We all know the high price we pay for living in Nassau County. There’s always a lot of talk about the blame game, but did you ever think that one person could singlehandedly drive up our taxes?
Well surprise, surprise. Over the past several years, Martin Scheinman, a largely unknown power broker, has made quite a career as an arbitrator for thousands of public employees. The deals he has helped hammer out between public employee unions and county officials have impacted millions of taxpayers.
His latest deal, however, has raised more than a few eyebrows and will prove to be another nail in the coffin of the Nassau County taxpayer.
Last week, Newsday reported that an arbitration panel gave a 40 percent raise to 43 investigators in the district attorney’s office. This included both current and former investigators. Their salaries jumped a grotesque 40 percent during the week of Jan. 7.
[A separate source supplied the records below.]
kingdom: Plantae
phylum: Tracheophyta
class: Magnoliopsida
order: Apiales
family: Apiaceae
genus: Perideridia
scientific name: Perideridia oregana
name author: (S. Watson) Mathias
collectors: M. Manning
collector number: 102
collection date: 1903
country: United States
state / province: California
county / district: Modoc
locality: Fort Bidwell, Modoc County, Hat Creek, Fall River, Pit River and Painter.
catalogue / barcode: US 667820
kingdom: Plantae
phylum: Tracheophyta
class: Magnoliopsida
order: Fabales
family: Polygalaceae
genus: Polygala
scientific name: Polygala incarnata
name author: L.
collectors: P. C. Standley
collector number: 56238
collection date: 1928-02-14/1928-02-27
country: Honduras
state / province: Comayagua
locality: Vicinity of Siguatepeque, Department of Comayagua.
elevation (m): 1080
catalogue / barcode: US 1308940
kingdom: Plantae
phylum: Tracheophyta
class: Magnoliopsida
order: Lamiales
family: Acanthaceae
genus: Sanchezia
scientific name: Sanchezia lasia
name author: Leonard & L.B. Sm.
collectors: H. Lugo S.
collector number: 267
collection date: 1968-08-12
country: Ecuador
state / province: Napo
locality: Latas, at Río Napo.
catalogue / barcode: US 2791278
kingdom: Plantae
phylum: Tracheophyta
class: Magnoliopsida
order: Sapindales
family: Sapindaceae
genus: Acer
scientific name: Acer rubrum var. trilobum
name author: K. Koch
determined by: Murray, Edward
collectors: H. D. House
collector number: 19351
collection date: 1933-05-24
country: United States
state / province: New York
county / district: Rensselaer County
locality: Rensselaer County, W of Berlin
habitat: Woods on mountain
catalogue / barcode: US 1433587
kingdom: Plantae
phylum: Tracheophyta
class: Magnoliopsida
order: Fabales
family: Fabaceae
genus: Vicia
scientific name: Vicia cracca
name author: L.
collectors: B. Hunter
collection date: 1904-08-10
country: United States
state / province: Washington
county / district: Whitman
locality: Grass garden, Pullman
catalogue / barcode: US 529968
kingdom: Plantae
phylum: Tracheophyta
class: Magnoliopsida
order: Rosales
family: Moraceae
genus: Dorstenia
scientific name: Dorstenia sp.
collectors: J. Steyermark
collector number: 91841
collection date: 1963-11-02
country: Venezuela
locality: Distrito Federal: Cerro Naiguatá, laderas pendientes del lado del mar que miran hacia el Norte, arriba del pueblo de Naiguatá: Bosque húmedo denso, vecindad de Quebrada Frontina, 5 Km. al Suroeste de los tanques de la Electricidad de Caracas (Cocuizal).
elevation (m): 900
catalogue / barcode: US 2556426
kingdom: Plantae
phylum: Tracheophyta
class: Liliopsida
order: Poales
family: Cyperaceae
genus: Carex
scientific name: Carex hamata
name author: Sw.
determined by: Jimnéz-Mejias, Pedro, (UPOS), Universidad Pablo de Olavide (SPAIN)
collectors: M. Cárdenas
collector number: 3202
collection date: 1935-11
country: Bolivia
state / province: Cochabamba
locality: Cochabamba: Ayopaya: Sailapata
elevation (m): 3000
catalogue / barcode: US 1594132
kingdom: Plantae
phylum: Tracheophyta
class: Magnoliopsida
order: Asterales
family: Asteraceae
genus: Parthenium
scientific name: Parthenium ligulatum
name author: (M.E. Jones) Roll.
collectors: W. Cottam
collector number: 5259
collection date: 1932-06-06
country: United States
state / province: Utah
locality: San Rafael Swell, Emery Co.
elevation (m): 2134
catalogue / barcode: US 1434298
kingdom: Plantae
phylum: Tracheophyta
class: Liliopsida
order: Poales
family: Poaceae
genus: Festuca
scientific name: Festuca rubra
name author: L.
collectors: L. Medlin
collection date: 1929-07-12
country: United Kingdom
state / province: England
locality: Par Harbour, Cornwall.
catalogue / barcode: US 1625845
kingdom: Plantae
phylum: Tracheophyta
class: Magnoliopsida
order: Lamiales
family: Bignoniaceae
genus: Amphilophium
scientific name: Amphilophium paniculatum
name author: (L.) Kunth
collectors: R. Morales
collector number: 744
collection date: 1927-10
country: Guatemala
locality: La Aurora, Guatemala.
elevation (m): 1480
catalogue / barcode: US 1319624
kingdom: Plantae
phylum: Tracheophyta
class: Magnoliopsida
According to Newsday, the investigators were making an average of $86,400 per year, and the salaries ranged from $46,000 to $109,000. The new wage scale increases their salaries to an average of $121,000, with a low of $98,000 and a high of $190,000 — all almost overnight!
Why the dramatic increase? Scheinman and his panel decided that these investigators, who were formerly part of the Civil Service Employees Association, should instead receive the salaries and benefits of the county’s Detectives Association.
The increase in salaries will cost the county an extra $1.5 million. Also entangled in the agreement is approximately $3 million in retroactive pay, and mandated benefits that include extra pay for years of service, clothing and equipment allowances. And let’s not forget 24 days of sick leave a year and 27 vacation days.
Many of these investigators are retired police officers who already receive state pensions. According to a Newsday editorial on the issue, “Thirty of the 42 are retirees who have waivers allowing them to collect public pensions and earn full salaries from another government employer.”